Reading text:
=-=-=-=-=
One of the signature projects of the Trump era was the effort to build a wall on the US southern border with Mexico. In order to achieve that goal, Trump declared a “national emergency” and used that declaration and other legally dubious tactics to divert funds to pay for wall construction that Congress had refused to support. President-elect Joe Biden has vowed that “not another foot” of Trump’s wall will be built once he takes office, and also plans to immediately terminate the state of emergency, and stop using eminent domain to seize private property for wall construction.

Biden can easily stop construction, protect property owners from further takings of their land, and save money in the process. By taking these steps, he could save federal money, and protect the property rights of thousands of people, all for the price of ending a project that causes great harm for little, if any, benefit. It is also likely, that he can terminate the litigation over the border wall, thereby mooting out the Supreme Court’s decision to review one of the lower-court rulings against the legality of Trump’s funding diversions for the wall.

It should be emphasized that Biden can do all of the above even under the Trump administration’s view of the legal issues involved. The Trump position is that the emergency declaration and the funding versions are discretionary decisions left up to the president. If so, that which one president can do, the next can just as easily undo. If on the other hand, the emergency declaration and the various funding diversions are actually illegal —as I and other critics have argued, and several lower court decisions have ruled (in the case of the funding diversions; no court has yet ruled on the legality of the emergency declaration itself), Biden would be on even firmer ground in terminating the wall project.

When it comes to terminating active eminent domain cases attempting to seize private property, the government always has discretion to withdraw such suits, at least until the time they are completed. That’s basic eminent domain law.

Terminating the wall project in this way would involve some costs, including cleanup of building sites, and settlements with contractors. Nonetheless, the Pentagon estimates that termination would still save some $2.6 billion on net. That’s only a tiny fraction of the gargantuan federal budget. But it’s still better than nothing.
=-=-=-=-=
Given material:
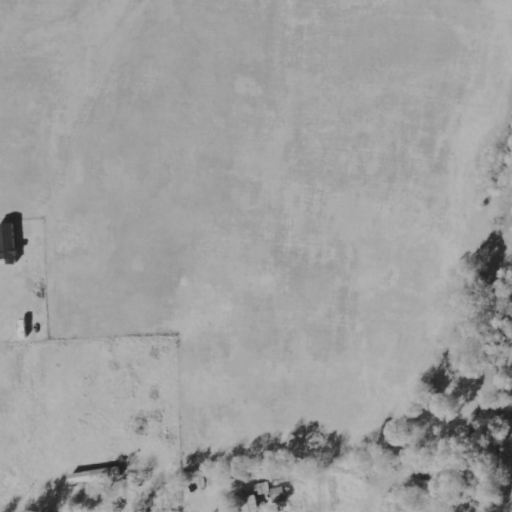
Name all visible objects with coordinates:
=-=-=-=-=
By the Pentagon's estimate cited in the border wall text, how much would terminating the wall project save on net?

Some $2.6 billion.